According to Kperogi, “Ancient Borgu stretched from what is now Northeastern Benin Republic (where Borgu State exists), to present-day Baruten and Kaiama Local Governments of Kwara State; and Bagudo and Dandi Local Governments in Kebbi State.”
Such sentiments as recorded by Kperogi just go to show that some Nigerians may not quite be Nigerian in their orientation. And so they may not necessarily be looking out for the interest of Nigeria, their country, but the interest of their ethnic nationalities, wherever it may stretch.
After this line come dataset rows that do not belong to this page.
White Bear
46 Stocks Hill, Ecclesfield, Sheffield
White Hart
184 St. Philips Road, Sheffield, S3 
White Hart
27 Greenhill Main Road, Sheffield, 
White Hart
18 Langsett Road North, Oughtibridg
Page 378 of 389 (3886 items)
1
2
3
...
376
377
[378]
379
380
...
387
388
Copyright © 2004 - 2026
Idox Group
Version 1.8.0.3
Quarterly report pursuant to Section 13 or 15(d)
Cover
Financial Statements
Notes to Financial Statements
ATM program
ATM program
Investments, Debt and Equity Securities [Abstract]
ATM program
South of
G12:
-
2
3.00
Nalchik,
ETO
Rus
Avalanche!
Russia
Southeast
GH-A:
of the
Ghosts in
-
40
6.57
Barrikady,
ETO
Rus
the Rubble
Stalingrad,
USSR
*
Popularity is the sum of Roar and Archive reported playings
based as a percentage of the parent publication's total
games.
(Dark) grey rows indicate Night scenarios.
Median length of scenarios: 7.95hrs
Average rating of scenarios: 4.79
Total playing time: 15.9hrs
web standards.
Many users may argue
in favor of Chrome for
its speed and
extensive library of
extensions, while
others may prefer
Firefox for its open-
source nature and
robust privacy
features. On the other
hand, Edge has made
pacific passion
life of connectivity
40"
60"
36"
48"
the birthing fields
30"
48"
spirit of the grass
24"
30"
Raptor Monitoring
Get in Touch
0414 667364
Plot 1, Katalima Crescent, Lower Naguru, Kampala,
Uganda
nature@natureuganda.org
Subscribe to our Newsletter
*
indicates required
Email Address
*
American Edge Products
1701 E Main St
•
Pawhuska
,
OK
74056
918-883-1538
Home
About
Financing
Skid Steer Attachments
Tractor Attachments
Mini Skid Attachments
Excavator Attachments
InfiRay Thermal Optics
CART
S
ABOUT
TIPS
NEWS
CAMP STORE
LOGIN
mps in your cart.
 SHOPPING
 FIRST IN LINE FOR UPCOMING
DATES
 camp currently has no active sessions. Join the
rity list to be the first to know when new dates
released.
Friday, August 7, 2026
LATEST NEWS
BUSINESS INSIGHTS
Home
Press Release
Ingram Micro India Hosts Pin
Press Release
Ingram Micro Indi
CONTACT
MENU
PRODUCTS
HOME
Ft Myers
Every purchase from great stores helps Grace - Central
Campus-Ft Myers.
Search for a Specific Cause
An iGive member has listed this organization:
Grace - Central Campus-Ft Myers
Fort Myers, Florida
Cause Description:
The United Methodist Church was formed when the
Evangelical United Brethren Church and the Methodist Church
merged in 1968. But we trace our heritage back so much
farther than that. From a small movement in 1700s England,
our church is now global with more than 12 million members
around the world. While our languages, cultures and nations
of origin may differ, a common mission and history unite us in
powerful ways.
Recall the answer of President Buhari when the team of Arise News TV journalists, led by Dr. Reuben Abati, asked him why he thought it was necessary to construct a railway line that is not likely to be profitable, from Kano to Maradi, in Niger Republic.
President Buhari told them, straight up, and without batting an eyelid, that he had first cousins in Niger Republic. Everyone now knows that his father was a Nigerien, who reportedly came to sell duck in Daura, which is less than 9 kilometres South of Nigeria-Niger Republic border.
So, whatever the denizens of the northern Nigerian political establishment determine is their interest practically becomes the national interest, to all intents and purposes. This is akin to the aphorism of W.I. Thomas and his wife, Dorothy, who said that “If men define situations as real, they are real in their consequences.”
The contest for Nigeria’s political space between the Islamic Middle-Eastern orientation of northern Nigeria and the Judeo-Christian traditions of southern Nigeria may take a lot of time and work to eliminate.
The first Governor-General, Lord Frederick Lugard, who allowed the two political cultures to grow pari passu in Nigeria, is the architect of this confusion and needless agony that Nigerians on the two cultural and political divide are going through.
You could almost conclude that Lord Lugard deliberately planted and nurtured this divisive seed of discord to ensure that Nigeria will never progress and never know peace! As a result, Nigeria’s politics became a continuously tenuous political trajectory, in a loop of one step forward, two steps back.
What the President may need to do, if he doesn’t want his campaign manifesto to end up as mere intentions in the dustbin of time, is to actively cultivate those who may not quite appreciate that when everyone moves in sync, everyone wins. This may sound pessimistic, but it’s probably not yet creation day for Nigeria’s restructuring.